You can [here in Calif] go to an off-road vehicle/motorcycle store and find a nice, easy to use 5 gal. fuel container like this:



The clear soft plastic hose screws onto the black cap.   The built-in handle makes this container super handy to use.


----------



## SeaBreeze (Nov 20, 2016)

I used to get a catalog from that Vermont country store Marie, I must have bought something there years ago.  I like stores like that, never know what you'll find and paying a little more for it is likely well worth it!


----------



## SeaBreeze (Nov 20, 2016)

Bagged vacuum cleaners.  Mine's old and about to die on me, but I love it.  I hate the no-bag vacuums, tried a couple and returned them to the store.  Decided if I had to buy a used refurbished one, I would....but why don't they make these anymore?  Hate to have to buy a used vacuum cleaner.


----------



## fureverywhere (Nov 20, 2016)

Yes Marie, I have one of their catalogs on my kitchen table as a matter of fact. They have so very many things we thought were gone forever. The holiday goodies make your mouth water! I found them because of a 70's shampoo, but I order from the catalog several times a year.


----------



## Gossamerwings (Dec 5, 2016)

Penny loaves that used to be in a basket on the counter at the bakers .They used to have Hovis written on the side , and were delicious,  even without butter .Of course they would need a price hike ☺


----------



## bluebreezes (Dec 5, 2016)

SeaBreeze said:


> Bagged vacuum cleaners.  Mine's old and about to die on me, but I love it.  I hate the no-bag vacuums, tried a couple and returned them to the store.  Decided if I had to buy a used refurbished one, I would....but why don't they make these anymore?  Hate to have to buy a used vacuum cleaner.

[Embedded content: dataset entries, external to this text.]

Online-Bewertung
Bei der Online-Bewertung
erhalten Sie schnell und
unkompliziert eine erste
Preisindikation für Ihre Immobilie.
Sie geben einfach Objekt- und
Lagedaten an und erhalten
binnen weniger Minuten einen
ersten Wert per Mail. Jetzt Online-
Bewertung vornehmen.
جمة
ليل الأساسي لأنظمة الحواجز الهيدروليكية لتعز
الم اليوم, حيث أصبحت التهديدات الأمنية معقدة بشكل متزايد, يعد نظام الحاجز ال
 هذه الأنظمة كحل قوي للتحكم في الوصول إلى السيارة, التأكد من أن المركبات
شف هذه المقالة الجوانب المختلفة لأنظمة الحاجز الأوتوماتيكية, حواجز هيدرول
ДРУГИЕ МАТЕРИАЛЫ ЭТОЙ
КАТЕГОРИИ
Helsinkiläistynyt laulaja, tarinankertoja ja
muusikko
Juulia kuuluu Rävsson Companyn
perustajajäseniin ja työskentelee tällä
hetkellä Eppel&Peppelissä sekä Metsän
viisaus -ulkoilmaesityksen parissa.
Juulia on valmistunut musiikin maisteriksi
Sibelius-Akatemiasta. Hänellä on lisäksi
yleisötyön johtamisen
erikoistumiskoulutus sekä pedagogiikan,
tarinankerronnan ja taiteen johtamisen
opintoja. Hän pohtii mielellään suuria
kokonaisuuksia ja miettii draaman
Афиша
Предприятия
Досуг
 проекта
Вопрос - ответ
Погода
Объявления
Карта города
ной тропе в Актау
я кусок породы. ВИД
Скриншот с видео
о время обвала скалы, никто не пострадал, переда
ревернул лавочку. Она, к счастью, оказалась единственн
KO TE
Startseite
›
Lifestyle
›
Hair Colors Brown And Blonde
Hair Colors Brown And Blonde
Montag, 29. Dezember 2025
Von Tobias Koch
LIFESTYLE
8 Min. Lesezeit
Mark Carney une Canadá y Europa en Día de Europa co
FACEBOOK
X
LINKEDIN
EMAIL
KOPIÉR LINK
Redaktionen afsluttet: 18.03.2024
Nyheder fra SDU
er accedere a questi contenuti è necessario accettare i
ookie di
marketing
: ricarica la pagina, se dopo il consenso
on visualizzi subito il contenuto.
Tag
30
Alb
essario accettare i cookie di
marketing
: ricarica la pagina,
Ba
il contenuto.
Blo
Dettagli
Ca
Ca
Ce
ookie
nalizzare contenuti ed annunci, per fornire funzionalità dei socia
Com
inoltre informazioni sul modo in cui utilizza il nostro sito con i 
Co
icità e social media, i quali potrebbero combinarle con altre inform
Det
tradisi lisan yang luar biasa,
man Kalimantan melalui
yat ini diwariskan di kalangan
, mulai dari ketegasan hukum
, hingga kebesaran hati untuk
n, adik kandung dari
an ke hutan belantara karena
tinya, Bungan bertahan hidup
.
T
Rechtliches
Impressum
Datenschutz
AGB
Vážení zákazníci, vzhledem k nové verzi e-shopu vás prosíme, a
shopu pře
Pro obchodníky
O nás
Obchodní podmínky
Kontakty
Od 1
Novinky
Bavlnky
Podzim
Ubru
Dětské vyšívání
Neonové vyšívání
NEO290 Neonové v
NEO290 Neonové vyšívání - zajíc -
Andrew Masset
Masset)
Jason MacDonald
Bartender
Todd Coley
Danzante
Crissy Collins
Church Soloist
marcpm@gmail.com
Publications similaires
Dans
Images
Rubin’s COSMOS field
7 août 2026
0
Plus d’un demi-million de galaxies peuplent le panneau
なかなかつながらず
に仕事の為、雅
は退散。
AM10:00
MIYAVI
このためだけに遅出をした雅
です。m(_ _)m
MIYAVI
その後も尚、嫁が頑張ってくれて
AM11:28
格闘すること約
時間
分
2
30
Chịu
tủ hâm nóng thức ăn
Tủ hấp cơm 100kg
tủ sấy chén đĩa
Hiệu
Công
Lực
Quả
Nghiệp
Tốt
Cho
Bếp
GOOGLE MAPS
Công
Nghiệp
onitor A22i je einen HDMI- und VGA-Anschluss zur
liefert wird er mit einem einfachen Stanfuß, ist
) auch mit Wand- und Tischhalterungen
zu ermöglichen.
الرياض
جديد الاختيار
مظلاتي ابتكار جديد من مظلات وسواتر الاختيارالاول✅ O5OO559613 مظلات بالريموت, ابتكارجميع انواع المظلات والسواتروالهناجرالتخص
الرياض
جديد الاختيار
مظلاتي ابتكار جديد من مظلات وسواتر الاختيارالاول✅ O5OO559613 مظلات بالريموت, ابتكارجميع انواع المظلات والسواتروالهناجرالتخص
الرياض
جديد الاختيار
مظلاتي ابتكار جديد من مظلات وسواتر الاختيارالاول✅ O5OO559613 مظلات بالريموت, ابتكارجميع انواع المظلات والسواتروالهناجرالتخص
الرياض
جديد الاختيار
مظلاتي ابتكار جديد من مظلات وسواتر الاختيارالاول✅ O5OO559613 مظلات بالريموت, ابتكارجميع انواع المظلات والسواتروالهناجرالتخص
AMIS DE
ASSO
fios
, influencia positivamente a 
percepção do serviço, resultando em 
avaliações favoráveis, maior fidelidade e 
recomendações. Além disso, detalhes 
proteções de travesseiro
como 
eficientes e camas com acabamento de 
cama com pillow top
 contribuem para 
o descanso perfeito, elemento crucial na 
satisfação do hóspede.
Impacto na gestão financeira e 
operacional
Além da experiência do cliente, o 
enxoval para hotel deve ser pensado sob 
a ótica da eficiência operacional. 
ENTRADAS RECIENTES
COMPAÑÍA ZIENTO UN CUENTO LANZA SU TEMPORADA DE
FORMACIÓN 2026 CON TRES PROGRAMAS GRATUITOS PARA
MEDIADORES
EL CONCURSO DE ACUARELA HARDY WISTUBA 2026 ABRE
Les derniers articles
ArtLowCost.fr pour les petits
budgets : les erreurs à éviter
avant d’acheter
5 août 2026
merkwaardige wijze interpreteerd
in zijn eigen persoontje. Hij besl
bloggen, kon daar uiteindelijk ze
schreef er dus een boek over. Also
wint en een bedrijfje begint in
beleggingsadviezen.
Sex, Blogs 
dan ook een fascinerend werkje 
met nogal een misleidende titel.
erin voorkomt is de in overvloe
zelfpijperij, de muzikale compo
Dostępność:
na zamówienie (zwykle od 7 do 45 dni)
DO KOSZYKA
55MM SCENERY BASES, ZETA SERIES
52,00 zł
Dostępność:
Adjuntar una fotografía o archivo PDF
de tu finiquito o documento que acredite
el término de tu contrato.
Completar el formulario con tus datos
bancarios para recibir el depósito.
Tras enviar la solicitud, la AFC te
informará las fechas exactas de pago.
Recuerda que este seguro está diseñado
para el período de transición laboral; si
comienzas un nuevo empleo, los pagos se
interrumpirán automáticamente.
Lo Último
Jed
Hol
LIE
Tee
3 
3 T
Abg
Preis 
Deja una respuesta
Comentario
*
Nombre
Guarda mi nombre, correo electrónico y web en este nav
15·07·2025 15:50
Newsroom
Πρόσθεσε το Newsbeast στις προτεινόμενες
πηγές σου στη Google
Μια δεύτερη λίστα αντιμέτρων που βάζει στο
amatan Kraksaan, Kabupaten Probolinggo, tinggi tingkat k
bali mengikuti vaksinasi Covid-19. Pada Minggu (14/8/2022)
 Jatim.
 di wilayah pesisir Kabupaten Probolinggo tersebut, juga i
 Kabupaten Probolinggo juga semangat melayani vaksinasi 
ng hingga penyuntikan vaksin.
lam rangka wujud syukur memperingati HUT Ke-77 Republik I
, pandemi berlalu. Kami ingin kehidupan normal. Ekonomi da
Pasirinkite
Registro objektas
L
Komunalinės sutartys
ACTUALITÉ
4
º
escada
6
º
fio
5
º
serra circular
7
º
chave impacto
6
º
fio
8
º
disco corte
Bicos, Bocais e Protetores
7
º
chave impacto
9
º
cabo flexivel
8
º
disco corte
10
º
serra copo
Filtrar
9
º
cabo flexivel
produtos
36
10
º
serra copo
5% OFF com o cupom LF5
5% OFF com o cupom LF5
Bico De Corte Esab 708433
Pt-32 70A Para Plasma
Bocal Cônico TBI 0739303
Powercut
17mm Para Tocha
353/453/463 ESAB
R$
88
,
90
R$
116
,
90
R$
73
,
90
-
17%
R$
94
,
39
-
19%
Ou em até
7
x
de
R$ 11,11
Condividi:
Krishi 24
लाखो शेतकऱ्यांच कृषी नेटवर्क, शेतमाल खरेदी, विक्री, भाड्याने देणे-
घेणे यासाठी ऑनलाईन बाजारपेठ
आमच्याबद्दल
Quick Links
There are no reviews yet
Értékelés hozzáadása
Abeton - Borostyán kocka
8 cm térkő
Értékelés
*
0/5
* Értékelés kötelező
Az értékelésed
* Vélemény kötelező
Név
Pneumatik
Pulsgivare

There's lots of bagged vaccum cleaners out there. I have a Miele that I love. It's very quiet and has a 7-year warranty. It costs more but it's the best one I've ever owned, and sure beats those super loud and cheap uprights that don't vaccum well.

Something I really miss is record albums because I loved reading the liner notes. I thought DVD and streaming technology was important to keep up with, but I felt like something was missing from the experience.


----------



## Furryanimal (Dec 8, 2016)

Capt Lightning said:


> 'Old English'  Spangles.  They were a popular sweet  (candy) in my youth, but they disappeared in the 70's or 80's.


I remember Spangles. Undoubtedly caused all my fillings.


----------



## Shalimar (Dec 8, 2016)

Cadbury's cocoa with the two individual Cadbury milk chocolates in the top of the container.


----------